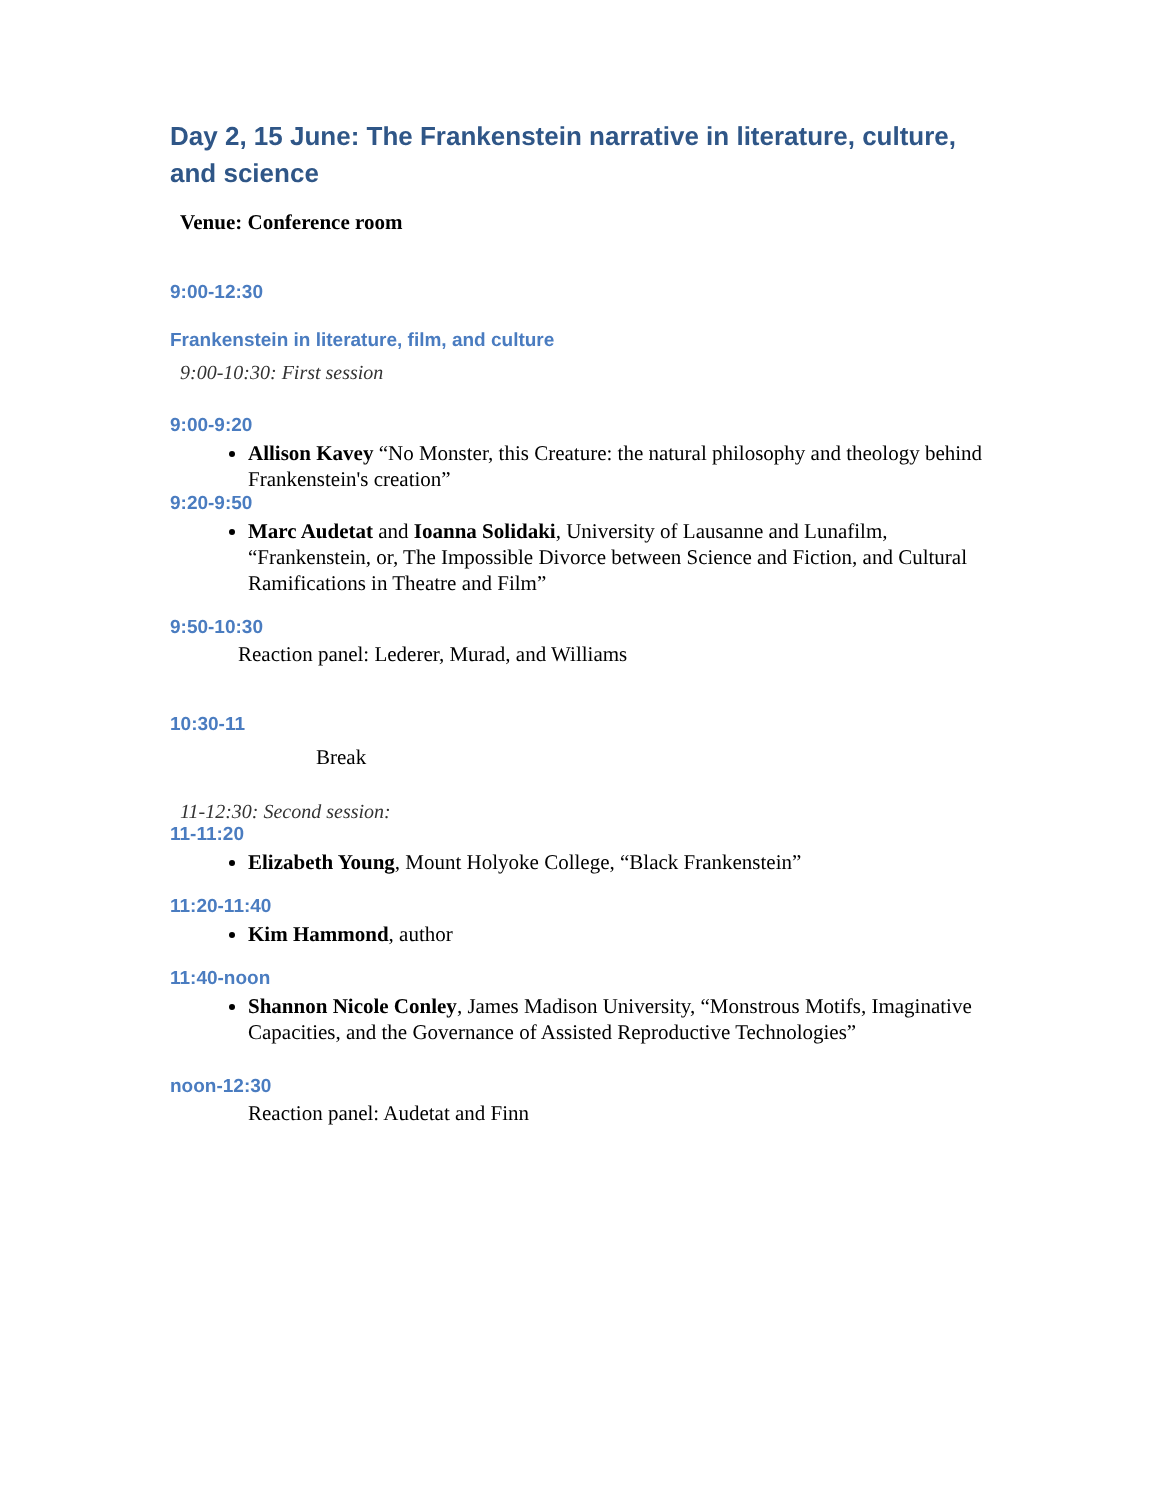Day 2, 15 June: The Frankenstein narrative in literature, culture, and science
Venue: Conference room
9:00-12:30
Frankenstein in literature, film, and culture
9:00-10:30: First session
9:00-9:20
Allison Kavey “No Monster, this Creature: the natural philosophy and theology behind Frankenstein's creation”
9:20-9:50
Marc Audetat and Ioanna Solidaki, University of Lausanne and Lunafilm, “Frankenstein, or, The Impossible Divorce between Science and Fiction, and Cultural Ramifications in Theatre and Film”
9:50-10:30
Reaction panel: Lederer, Murad, and Williams
10:30-11
Break
11-12:30: Second session:
11-11:20
Elizabeth Young, Mount Holyoke College, “Black Frankenstein”
11:20-11:40
Kim Hammond, author
11:40-noon
Shannon Nicole Conley, James Madison University, “Monstrous Motifs, Imaginative Capacities, and the Governance of Assisted Reproductive Technologies”
noon-12:30
Reaction panel: Audetat and Finn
^^^^^^^^^^^^^^^^
TRY IT: Output every record verbatim, skipping images.

RESPONSE TO THIS EXERCISE:
Day 2, 15 June: The Frankenstein narrative in literature, culture, and science
Venue: Conference room
9:00-12:30
Frankenstein in literature, film, and culture
9:00-10:30: First session
9:00-9:20
Allison Kavey “No Monster, this Creature: the natural philosophy and theology behind Frankenstein's creation”
9:20-9:50
Marc Audetat and Ioanna Solidaki, University of Lausanne and Lunafilm, “Frankenstein, or, The Impossible Divorce between Science and Fiction, and Cultural Ramifications in Theatre and Film”
9:50-10:30
Reaction panel: Lederer, Murad, and Williams
10:30-11
Break
11-12:30: Second session:
11-11:20
Elizabeth Young, Mount Holyoke College, “Black Frankenstein”
11:20-11:40
Kim Hammond, author
11:40-noon
Shannon Nicole Conley, James Madison University, “Monstrous Motifs, Imaginative Capacities, and the Governance of Assisted Reproductive Technologies”
noon-12:30
Reaction panel: Audetat and Finn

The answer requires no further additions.